[FOM] paraconsistent logic and computer science

Andrej Bauer Andrej.Bauer at fmf.uni-lj.si
Sun Oct 14 18:06:13 EDT 2007


I believe the following example from the real world is relevant to this
discussion, and also relevant to the original post.

Cycorp [http://www.cyc.com/] is a long-term AI research project that
turned into a commercial company at some point. One of its main goals is
development of what one might call automated common sense reasoning. To
see how they use logic and knowledge databases to "give machines some
common sense", have a look at the talk at
http://video.google.com/videoplay?docid=-7704388615049492068

Because they are trying to capture human common sense their database is
huge.

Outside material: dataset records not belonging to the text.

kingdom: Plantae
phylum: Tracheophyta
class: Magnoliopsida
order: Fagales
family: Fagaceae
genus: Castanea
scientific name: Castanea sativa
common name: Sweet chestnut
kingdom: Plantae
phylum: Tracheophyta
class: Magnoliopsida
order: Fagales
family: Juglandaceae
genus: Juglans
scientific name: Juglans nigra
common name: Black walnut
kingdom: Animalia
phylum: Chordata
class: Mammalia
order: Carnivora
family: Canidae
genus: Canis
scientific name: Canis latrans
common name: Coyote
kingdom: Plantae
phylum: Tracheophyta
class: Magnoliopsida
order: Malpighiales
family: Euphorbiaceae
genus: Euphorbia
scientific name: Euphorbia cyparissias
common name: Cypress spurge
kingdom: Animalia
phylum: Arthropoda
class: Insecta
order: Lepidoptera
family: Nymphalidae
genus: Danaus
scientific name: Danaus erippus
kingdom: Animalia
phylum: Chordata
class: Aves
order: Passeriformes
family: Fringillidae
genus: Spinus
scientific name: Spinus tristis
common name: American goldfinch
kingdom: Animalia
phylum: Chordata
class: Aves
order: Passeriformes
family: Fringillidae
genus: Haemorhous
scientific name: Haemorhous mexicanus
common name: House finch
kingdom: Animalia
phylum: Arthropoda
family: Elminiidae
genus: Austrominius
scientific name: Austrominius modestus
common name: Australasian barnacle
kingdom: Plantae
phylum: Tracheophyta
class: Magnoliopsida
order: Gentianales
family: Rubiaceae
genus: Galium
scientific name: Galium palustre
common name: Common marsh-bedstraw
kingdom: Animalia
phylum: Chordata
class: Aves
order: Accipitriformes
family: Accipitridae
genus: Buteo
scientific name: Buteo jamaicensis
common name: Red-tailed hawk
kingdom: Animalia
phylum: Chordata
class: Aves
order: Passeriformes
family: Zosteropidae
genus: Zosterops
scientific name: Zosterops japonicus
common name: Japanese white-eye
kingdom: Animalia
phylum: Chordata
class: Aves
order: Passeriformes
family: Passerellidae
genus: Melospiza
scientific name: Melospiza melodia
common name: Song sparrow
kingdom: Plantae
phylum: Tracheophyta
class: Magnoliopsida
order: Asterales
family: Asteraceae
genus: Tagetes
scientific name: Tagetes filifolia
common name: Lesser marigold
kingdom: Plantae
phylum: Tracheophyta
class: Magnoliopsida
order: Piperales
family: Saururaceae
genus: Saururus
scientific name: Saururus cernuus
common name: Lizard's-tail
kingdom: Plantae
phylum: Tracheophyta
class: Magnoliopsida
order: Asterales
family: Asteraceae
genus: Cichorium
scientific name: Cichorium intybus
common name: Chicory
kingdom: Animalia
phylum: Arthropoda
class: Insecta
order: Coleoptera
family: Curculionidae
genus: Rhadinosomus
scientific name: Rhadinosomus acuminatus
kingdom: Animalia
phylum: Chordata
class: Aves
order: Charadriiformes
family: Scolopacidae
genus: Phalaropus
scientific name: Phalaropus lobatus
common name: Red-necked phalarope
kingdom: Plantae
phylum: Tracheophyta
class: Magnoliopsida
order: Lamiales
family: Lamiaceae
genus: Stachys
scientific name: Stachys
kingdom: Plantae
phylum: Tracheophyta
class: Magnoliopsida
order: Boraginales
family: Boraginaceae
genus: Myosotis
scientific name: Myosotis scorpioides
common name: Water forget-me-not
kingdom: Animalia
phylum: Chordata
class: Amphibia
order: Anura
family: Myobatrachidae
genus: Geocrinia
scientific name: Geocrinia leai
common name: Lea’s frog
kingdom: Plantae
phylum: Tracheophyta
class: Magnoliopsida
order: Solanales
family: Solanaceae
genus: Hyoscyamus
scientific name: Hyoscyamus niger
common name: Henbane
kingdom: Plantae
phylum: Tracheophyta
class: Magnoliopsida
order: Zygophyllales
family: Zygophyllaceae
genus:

Reasoning based on proof search in a deductive system becomes
useless in such a situation because it is too slow and because it leads
to very odd conclusions. These arise when one starts with common sense
"facts" and applies four or five steps of deductive reasoning to them.
It is nearly impossible, and even undesirable, to make the knowledge
database consistent. Common sense knowledge just doesn't mix well with
logic, as the readers of this list undoubtely know from their personal
experiences.

For these reasons Cycorp is favoring probabilistc reasoning methods.
"Exact" reasoning, whether classical, intuitionistic, or paraconsistent,
is just not suitable for their purposes.